Well, any time you find a difficult passage and an event like this in the Bible, the thing to do is read what came before the event and what came after.

But before we look at those events lets first consider the tree.

Now, notice that Mark says that it was not the “season for figs.”

At any rate, from a distance Jesus spots it, it has leaves early, it is early in the morning and it is going to be a long day.

And so in verse 14 He curses the tree.

Now, you have this story of this deceptive looking, fruitless fig tree sandwiched in between the story of Jesus coming into Jerusalem…and His driving the money changers out of the temple.

Now the day before, Jesus came into Jerusalem on this little colt of a donkey.

And when He does all these people shout “Hosanna…Hosanna in the highest.”

But look what those same people do beginning in verse 15.

An adult male had to pay a temple tax to enter the temple.

If you came to offer a sacrifice, the temple officials would take your animal that you brought to sacrifice and they would find something wrong with it.

So in this one place where people should have been able to come and worship God, people were being fleeced and they were leaving saying, “If they will cheat me like that I am not coming back.”

Not only that, in verse 16, they had turned the court of the Gentiles into a short cut.

But the irony is, on the outside it looked good.

When it came to devotion to God…to honoring God…to worshipping God.

So what you have here is the account of Jesus’ entrance into Jerusalem…which looked so good…and this account of the temple…which on the outside looked so good.

And what this story of the fig tree is, it is called an “enacted parable”.

When it came to the nation of Israel, God was the planter and they were His special tree.

So God sent His prophets, His servants to work His field, and to prune His tree and to groom it.

So God sent His own Son to come and demand that His tree should bear fruit.

And that is what this story is saying.

  1. She is guilty of no production.
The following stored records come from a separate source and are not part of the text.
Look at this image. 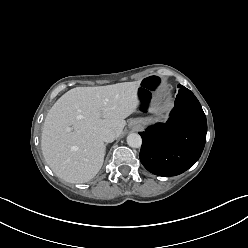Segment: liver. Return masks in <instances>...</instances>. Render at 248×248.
Returning a JSON list of instances; mask_svg holds the SVG:
<instances>
[{
    "mask_svg": "<svg viewBox=\"0 0 248 248\" xmlns=\"http://www.w3.org/2000/svg\"><path fill=\"white\" fill-rule=\"evenodd\" d=\"M140 83L76 87L56 101L44 121L41 149L59 178L85 183L99 172L106 152L100 132L109 128L121 135L125 118L140 105Z\"/></svg>",
    "mask_w": 248,
    "mask_h": 248,
    "instance_id": "liver-1",
    "label": "liver"
}]
</instances>
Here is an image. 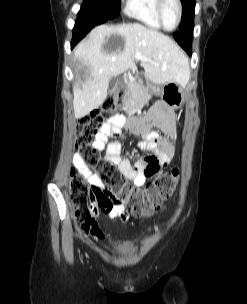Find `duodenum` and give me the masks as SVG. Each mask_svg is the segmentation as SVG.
Masks as SVG:
<instances>
[{"mask_svg": "<svg viewBox=\"0 0 247 304\" xmlns=\"http://www.w3.org/2000/svg\"><path fill=\"white\" fill-rule=\"evenodd\" d=\"M138 83H142V82H144V85L145 86H148L149 85V82L147 81V79H142V78H138L137 80H136ZM126 88H128L129 90L132 88L130 85L128 86V87H126Z\"/></svg>", "mask_w": 247, "mask_h": 304, "instance_id": "obj_1", "label": "duodenum"}]
</instances>
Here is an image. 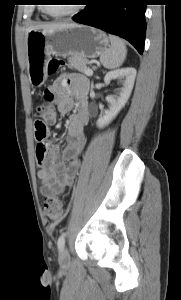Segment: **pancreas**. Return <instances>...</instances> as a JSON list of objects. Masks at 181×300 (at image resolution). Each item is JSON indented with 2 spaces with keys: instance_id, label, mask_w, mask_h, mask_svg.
I'll return each instance as SVG.
<instances>
[{
  "instance_id": "cf45deb5",
  "label": "pancreas",
  "mask_w": 181,
  "mask_h": 300,
  "mask_svg": "<svg viewBox=\"0 0 181 300\" xmlns=\"http://www.w3.org/2000/svg\"><path fill=\"white\" fill-rule=\"evenodd\" d=\"M69 63L73 68H75L76 70L82 73H85L86 70L88 69L87 68L88 61L77 56L70 57Z\"/></svg>"
}]
</instances>
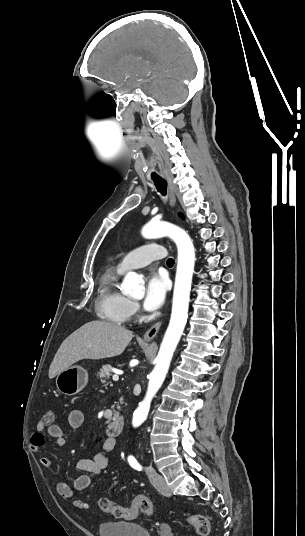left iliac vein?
<instances>
[{
    "label": "left iliac vein",
    "instance_id": "obj_1",
    "mask_svg": "<svg viewBox=\"0 0 305 536\" xmlns=\"http://www.w3.org/2000/svg\"><path fill=\"white\" fill-rule=\"evenodd\" d=\"M149 479L153 486L162 494H169L170 489L166 484L165 478L158 474L154 468L146 469Z\"/></svg>",
    "mask_w": 305,
    "mask_h": 536
}]
</instances>
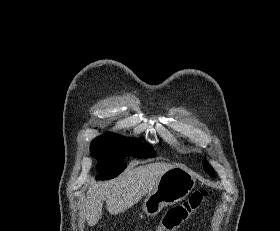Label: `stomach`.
<instances>
[{"label": "stomach", "instance_id": "1", "mask_svg": "<svg viewBox=\"0 0 280 231\" xmlns=\"http://www.w3.org/2000/svg\"><path fill=\"white\" fill-rule=\"evenodd\" d=\"M195 187V179L188 169L173 165L161 175L155 189L148 193L142 209L146 215H156L164 205H172L184 199Z\"/></svg>", "mask_w": 280, "mask_h": 231}]
</instances>
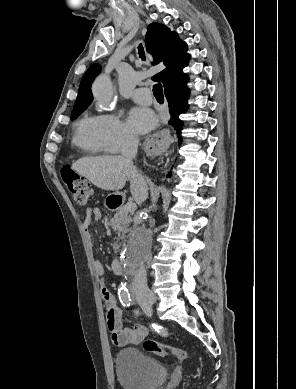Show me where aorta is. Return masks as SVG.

She has not produced the fruit that God has asked of her.
  1. She is guilty of the crime of false profession.

John the Baptizer had predicted this day. Look at Matthew 3:7-10.

 But when he saw many of the Pharisees and Sadducees coming for baptism, he said to them, “You brood of vipers, who warned you to flee from the wrath to come? 8  Therefore bring forth fruit in keeping with repentance; 9 and do not suppose that you can say to yourselves, ‘We have Abraham for our father’; for I say to you, that God is able from these stones to raise up children to Abraham. 10 “And the axe is already laid at the root of the trees; every tree therefore that does not bear good fruit is cut down and thrown into the fire.
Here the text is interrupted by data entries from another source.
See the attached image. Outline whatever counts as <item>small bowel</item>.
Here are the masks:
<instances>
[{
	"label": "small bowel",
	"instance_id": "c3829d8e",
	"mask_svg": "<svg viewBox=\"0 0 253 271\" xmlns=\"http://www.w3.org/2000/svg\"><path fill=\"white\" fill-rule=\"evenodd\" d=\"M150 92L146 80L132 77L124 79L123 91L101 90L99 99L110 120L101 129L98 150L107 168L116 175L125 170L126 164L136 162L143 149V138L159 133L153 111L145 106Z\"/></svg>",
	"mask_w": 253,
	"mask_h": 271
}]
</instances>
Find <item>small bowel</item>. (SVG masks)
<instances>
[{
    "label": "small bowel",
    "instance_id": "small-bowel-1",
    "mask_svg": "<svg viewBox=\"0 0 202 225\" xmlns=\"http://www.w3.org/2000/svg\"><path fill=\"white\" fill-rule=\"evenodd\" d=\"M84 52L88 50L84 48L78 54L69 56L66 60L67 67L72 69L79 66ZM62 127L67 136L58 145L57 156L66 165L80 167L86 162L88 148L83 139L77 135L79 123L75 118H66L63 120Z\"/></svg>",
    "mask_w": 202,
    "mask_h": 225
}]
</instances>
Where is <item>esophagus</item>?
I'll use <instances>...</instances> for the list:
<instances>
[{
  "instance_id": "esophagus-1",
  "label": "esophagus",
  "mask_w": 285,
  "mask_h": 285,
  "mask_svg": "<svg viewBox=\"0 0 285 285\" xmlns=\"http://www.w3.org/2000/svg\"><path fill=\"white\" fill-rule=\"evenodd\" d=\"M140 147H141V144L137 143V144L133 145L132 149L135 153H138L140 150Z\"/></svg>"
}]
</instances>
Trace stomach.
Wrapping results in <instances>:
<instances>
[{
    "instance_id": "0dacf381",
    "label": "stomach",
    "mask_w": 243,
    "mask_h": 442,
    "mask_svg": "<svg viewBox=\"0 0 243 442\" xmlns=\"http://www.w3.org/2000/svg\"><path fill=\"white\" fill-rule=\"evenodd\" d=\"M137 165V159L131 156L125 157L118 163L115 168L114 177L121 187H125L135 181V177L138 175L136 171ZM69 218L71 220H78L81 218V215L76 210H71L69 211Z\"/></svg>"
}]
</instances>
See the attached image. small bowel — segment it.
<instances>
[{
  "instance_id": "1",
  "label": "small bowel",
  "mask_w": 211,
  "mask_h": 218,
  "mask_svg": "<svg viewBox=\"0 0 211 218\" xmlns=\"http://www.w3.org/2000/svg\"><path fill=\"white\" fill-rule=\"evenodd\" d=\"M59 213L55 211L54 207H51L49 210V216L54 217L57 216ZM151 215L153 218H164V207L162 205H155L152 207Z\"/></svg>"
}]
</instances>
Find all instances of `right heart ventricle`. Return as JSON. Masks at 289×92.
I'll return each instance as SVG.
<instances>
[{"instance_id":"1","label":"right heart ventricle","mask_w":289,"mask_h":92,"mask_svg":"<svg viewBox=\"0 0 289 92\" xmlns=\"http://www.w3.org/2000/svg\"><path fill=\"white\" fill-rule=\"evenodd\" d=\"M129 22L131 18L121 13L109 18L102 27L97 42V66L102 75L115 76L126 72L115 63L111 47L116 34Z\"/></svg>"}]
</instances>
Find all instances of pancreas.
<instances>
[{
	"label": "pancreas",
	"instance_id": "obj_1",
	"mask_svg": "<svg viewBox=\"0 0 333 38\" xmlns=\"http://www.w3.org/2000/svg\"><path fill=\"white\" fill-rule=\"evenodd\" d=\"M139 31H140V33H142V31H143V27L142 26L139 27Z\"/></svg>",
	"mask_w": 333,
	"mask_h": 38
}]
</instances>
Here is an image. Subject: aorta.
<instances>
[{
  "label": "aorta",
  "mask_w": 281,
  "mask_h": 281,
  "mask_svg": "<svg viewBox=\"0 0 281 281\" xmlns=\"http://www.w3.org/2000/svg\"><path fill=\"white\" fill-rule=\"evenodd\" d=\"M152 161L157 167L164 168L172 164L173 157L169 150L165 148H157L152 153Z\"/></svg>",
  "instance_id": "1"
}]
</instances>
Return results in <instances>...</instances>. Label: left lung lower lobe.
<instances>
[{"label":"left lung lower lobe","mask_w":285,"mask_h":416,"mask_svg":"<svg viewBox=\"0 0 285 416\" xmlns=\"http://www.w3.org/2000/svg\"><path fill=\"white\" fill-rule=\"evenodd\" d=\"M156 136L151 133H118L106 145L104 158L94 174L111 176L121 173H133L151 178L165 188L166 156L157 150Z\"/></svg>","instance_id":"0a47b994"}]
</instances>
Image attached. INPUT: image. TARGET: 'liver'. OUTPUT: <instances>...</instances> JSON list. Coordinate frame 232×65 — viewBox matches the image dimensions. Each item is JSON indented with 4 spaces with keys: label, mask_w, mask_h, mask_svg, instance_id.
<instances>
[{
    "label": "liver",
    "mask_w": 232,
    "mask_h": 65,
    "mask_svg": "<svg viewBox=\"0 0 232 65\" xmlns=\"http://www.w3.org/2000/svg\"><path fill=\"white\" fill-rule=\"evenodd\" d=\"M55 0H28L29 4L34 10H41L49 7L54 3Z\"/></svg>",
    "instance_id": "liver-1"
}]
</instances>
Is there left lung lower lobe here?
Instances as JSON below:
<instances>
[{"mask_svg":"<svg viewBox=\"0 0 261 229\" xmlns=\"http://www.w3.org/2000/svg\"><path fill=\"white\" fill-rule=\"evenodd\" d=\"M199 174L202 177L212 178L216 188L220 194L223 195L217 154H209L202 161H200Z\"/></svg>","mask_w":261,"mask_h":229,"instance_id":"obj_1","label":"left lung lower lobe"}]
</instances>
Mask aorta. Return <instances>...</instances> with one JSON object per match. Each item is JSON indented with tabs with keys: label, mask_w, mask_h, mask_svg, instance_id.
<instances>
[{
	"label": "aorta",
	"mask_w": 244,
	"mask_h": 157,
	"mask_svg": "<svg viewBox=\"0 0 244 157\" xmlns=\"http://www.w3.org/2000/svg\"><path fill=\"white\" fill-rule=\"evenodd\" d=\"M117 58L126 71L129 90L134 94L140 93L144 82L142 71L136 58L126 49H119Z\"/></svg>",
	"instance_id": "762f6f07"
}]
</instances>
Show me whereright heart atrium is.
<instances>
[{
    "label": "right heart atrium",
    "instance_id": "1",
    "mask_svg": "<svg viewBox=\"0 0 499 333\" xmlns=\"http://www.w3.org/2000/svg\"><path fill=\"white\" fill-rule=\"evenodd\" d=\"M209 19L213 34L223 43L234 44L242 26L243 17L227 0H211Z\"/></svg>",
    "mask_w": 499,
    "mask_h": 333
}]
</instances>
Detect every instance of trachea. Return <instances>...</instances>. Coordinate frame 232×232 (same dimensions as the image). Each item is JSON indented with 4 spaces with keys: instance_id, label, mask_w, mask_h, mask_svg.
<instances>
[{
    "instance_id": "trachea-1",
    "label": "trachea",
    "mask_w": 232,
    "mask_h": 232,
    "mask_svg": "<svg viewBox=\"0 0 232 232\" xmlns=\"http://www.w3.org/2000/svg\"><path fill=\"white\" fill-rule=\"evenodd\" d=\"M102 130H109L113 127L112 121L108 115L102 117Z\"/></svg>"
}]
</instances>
When it came to pleasing God, they thought all they had to do was go to the temple 3 times a year.

But that isn’t what impresses God.

Because these people weren’t, God would destroy their nation.

Back to Mark 11.

Jesus’ actions in regard to this fig tree, shows what is going to befall the Jewish nation…and it also shows His utter disgust for people who practice religion without substance.

These Jews had forgotten who God was.

And that is the primary lesson for us today; If we do the same thing as a congregation of God’s people…or as individuals…He will do the same to us.

So look now at verse 20.

 And look at Jesus’ response.

Look at the character of this faith. Look at verses 22-23.

 Now, look what Jesus says next:  23 “Truly I say to you, whoever says to this mountain, ‘Be taken up and cast into the sea,’ and does not doubt in his heart, but believes that what he says is going to happen, it shall be granted him. Therefore I say to you, all things for which you pray and ask, believe that you have received them, and they shall be granted you.

And notice now the condition of faith. Vs. 25-26.

And whenever you stand praying, forgive, if you have anything against anyone; so that your Father also who is in heaven may forgive you your transgressions.  26[“But if you do not forgive, neither will your Father who is in heaven forgive your transgressions.”]

Jesus taught His disciples a very important lesson with this fig tree.

Today, there are a lot of churches where there is a lot of foliage.

Are we that way? Are you that way? If so, let’s repent.